# [DIRECTIVE]
Copy out the text of each entry below line for line, leaving out the pictures.

Segment Start: RECORDS

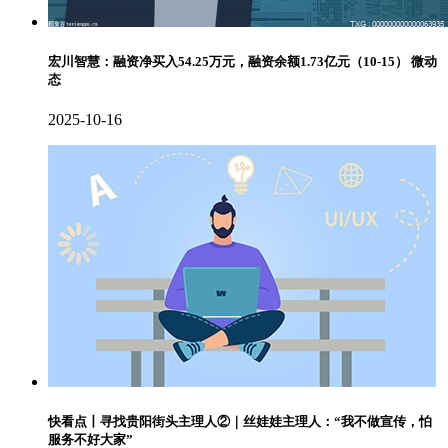
宏川智慧：融资净买入54.25万元，融资余额1.73亿元（10-15） 微动
态
2025-10-16
快看点丨寻找贵阳街头主理人②｜丝娃娃主理人：“我不做宣传，怕
服务不好大家”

Segment End: RECORDS

# [WORKED SOLUTION]
宏川智慧：融资净买入54.25万元，融资余额1.73亿元（10-15） 微动
态
2025-10-16
快看点丨寻找贵阳街头主理人②｜丝娃娃主理人：“我不做宣传，怕
服务不好大家”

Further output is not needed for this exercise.